SciPost Submission Page
Quantum magnetization discontinuities proportional in number to the spin $s$ in C$_{60}$
by N. P. Konstantinidis
This is not the latest submitted version.
This Submission thread is now published as
Submission summary
| Authors (as registered SciPost users): | Nikolaos Konstantinidis |
| Submission information | |
|---|---|
| Preprint Link: | scipost_202212_00013v2 (pdf) |
| Date submitted: | 2023-04-03 02:05 |
| Submitted by: | Konstantinidis, Nikolaos |
| Submitted to: | SciPost Physics |
| Ontological classification | |
|---|---|
| Academic field: | Physics |
| Specialties: |
|
| Approaches: | Theoretical, Computational |
Abstract
The antiferromagnetic Heisenberg model on the fullerene C$_{60}$ in a magnetic field has $4s$ ground-state magnetization discontinuities as a function of the spin quantum number $s$ that disappear at the classical limit. The molecule can be seen as the fullerene C$_{20}$ with interpentagonal interactions that can be tuned to generate the discontinuities. The results show how spatial symmetry dictates the magnetic response of the $I_h$ fullerene molecules.
Current status:
Reports on this Submission
Anonymous Report 3 on 2023-4-28 (Invited Report)
- Cite as: Anonymous, Report on arXiv:scipost_202212_00013v2, delivered 2023-04-28, doi: 10.21468/SciPost.Report.7116
Report
The author has added additional figures with the aim to clarify and facilitate the reading of the manuscript.
My general recommendation is still the publication in Scipost physics because of the insights into the magnetization plateaus of a large molecule with a smart approach (which can also be used for other molecules).
However, I still have concerns about the presentation. The additional figures help to clear the situation but due to the high amount of tables the reading flow is limited. In my opinion, it is worth to rethink if some of these data can be placed outside of the paper.
Requested changes
1) Fix typo in caption of Figure 11: remove parenthesis from `red` and `green`.
2) The graphical representation of C20 and C60 seems very large and the three-dimensionality is hard to sea. This should be improved or alternatively some projection to the 2D plane (e.g. Schlegel projection) should be used.
Report
The author has satisfactorily revised his manuscript in agreement with all suggestions and recommendations from my previous report. Besides, there has been made a lot of additional changes, which have substantionally improved quality and clarity of the manuscript.

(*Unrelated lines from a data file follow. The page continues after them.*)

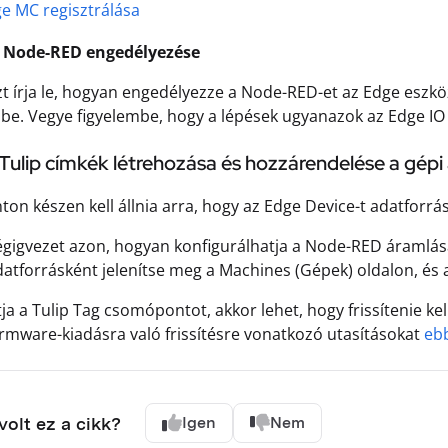
e MC regisztrálása
 A Node-RED engedélyezése
t írja le, hogyan engedélyezze a Node-RED-et az Edge eszk
be. Vegye figyelembe, hogy a lépések ugyanazok az Edge IO
: Tulip címkék létrehozása és hozzárendelése a gép
ton készen kell állnia arra, hogy az Edge Device-t adatforr
gigvezet azon, hogyan konfigurálhatja a Node-RED áramlásá
datforrásként jelenítse meg a Machines (Gépek) oldalon, és
ja a Tulip Tag csomópontot, akkor lehet, hogy frissítenie ke
irmware-kiadásra való frissítésre vonatkozó utasításokat
eb
olt ez a cikk?
Igen
Nem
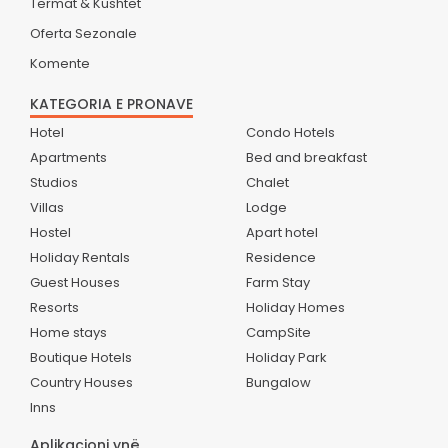
Termat & Kushtet
Oferta Sezonale
Komente
KATEGORIA E PRONAVE
Hotel
Condo Hotels
Apartments
Bed and breakfast
Studios
Chalet
Villas
Lodge
Hostel
Apart hotel
Holiday Rentals
Residence
Guest Houses
Farm Stay
Resorts
Holiday Homes
Home stays
CampSite
Boutique Hotels
Holiday Park
Country Houses
Bungalow
Inns
Aplikacioni ynë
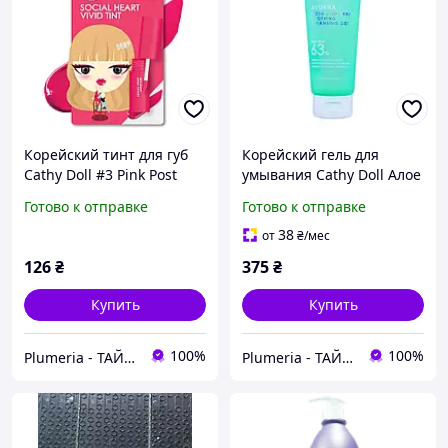
Корейский тинт для губ
Корейский гель для
Cathy Doll #3 Pink Post
умывания Cathy Doll Алое
Вера для чувствительной
Готово к отправке
Готово к отправке
кожи, 100 мл
38
от
₴
/мес
126
₴
375
₴
Купить
Купить
100%
100%
Plumeria - ТАЙСЬКА КОСМЕТИКА ТА АПТЕКА
Plumeria - ТАЙСЬКА КОСМЕТИКА ТА АПТЕКА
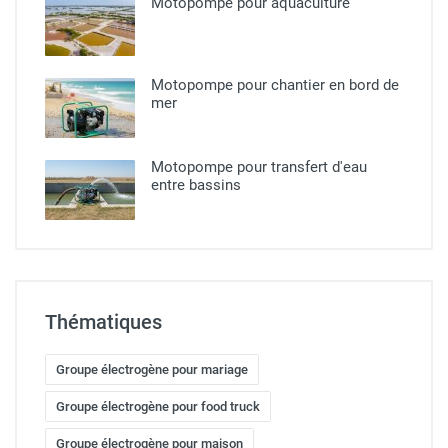
Motopompe pour aquaculture
Motopompe pour chantier en bord de
mer
Motopompe pour transfert d'eau
entre bassins
Thématiques
Groupe électrogène pour mariage
Groupe électrogène pour food truck
Groupe électrogène pour maison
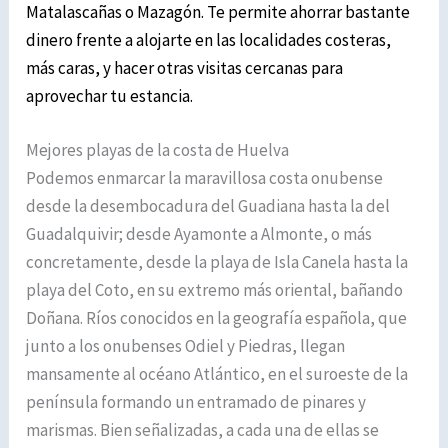
Matalascañas o Mazagón. Te permite ahorrar bastante
dinero frente a alojarte en las localidades costeras,
más caras, y hacer otras visitas cercanas para
aprovechar tu estancia.
Mejores playas de la costa de Huelva
Podemos enmarcar la maravillosa costa onubense
desde la desembocadura del Guadiana hasta la del
Guadalquivir; desde Ayamonte a Almonte, o más
concretamente, desde la playa de Isla Canela hasta la
playa del Coto, en su extremo más oriental, bañando
Doñana. Ríos conocidos en la geografía española, que
junto a los onubenses Odiel y Piedras, llegan
mansamente al océano Atlántico, en el suroeste de la
península formando un entramado de pinares y
marismas. Bien señalizadas, a cada una de ellas se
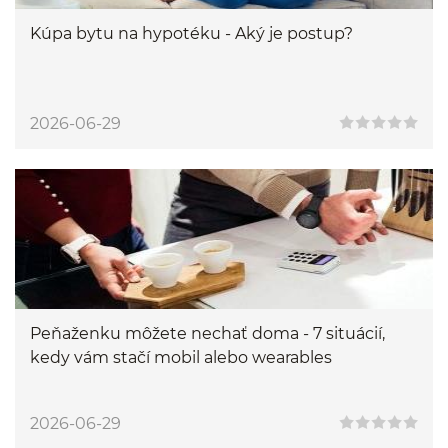
Kúpa bytu na hypotéku - Aký je postup?
2026-06-29
Peňaženku môžete nechať doma - 7 situácií,
kedy vám stačí mobil alebo wearables
2026-06-29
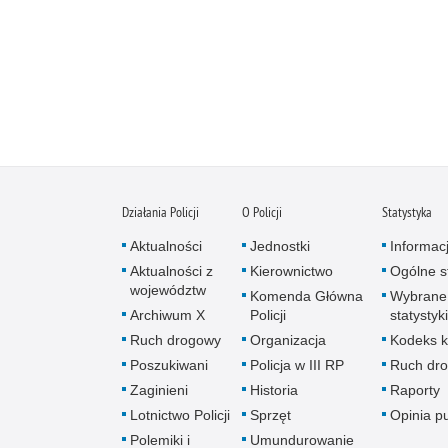
Działania Policji
O Policji
Statystyka
Aktualności
Jednostki
Informac
Aktualności z
Kierownictwo
Ogólne st
województw
Komenda Główna
Wybrane
Archiwum X
Policji
statystyki
Ruch drogowy
Organizacja
Kodeks k
Poszukiwani
Policja w III RP
Ruch dr
Zaginieni
Historia
Raporty
Lotnictwo Policji
Sprzęt
Opinia p
Polemiki i
Umundurowanie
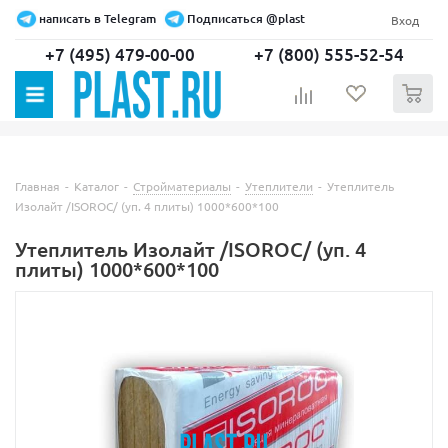
написать в Telegram
Подписаться @plast
Вход
+7 (495) 479-00-00
+7 (800) 555-52-54
0
Главная
-
Каталог
-
Стройматериалы
-
Утеплители
-
Утеплитель
Изолайт /ISOROC/ (уп. 4 плиты) 1000*600*100
Утеплитель Изолайт /ISOROC/ (уп. 4
плиты) 1000*600*100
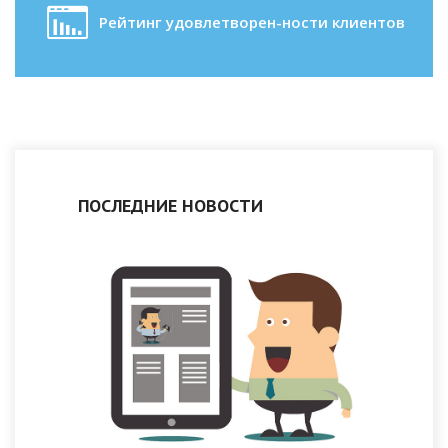
Рейтинг удовлетворен-ности клиентов
ПОСЛЕДНИЕ НОВОСТИ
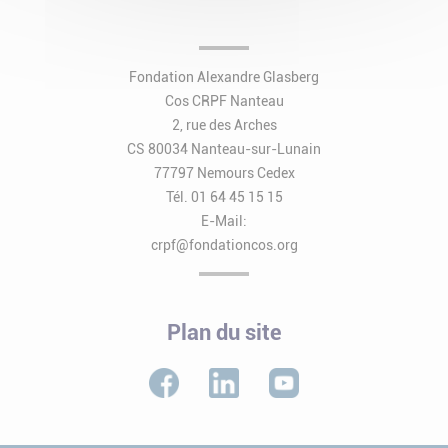
Fondation Alexandre Glasberg
Cos CRPF Nanteau
2, rue des Arches
CS 80034 Nanteau-sur-Lunain
77797 Nemours Cedex
Tél. 01 64 45 15 15
E-Mail:
crpf@fondationcos.org
Plan du site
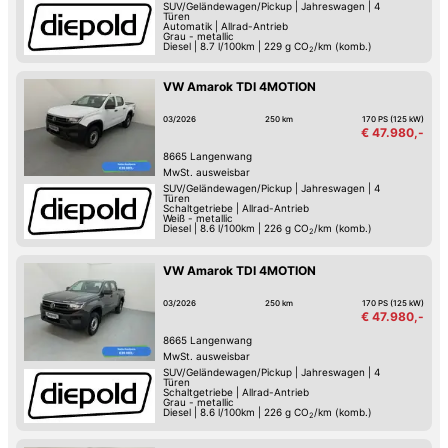
SUV/Geländewagen/Pickup
|
Jahreswagen
|
4
Türen
Automatik
|
Allrad-Antrieb
Grau - metallic
Diesel
|
8.7 l/100km
|
229
g CO
/km (komb.)
2
VW Amarok TDI 4MOTION
03/2026
250 km
170 PS (125 kW)
€ 47.980,-
8665
Langenwang
MwSt. ausweisbar
SUV/Geländewagen/Pickup
|
Jahreswagen
|
4
Türen
Schaltgetriebe
|
Allrad-Antrieb
Weiß - metallic
Diesel
|
8.6 l/100km
|
226
g CO
/km (komb.)
2
VW Amarok TDI 4MOTION
03/2026
250 km
170 PS (125 kW)
€ 47.980,-
8665
Langenwang
MwSt. ausweisbar
SUV/Geländewagen/Pickup
|
Jahreswagen
|
4
Türen
Schaltgetriebe
|
Allrad-Antrieb
Grau - metallic
Diesel
|
8.6 l/100km
|
226
g CO
/km (komb.)
2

Bearing all this in mind, I recommend to accept the present version of the manuscript to SciPost Physics journal.
Anonymous Report 1 on 2023-4-6 (Invited Report)
- Cite as: Anonymous, Report on arXiv:scipost_202212_00013v2, delivered 2023-04-05, doi: 10.21468/SciPost.Report.7012
Report
The author has addressed all of my raised points and I can recommend the article for publication.
The journal's criteria are met because the complexity of the problem (C60 is roughly equivalent to a finite, but large periodic 2D system) is solved using insights rather than hard numerics. The ideas presented in the paper can be expanded to cases of even larger molecules or fermionic systems, where state-of-the-art numerical methods fail.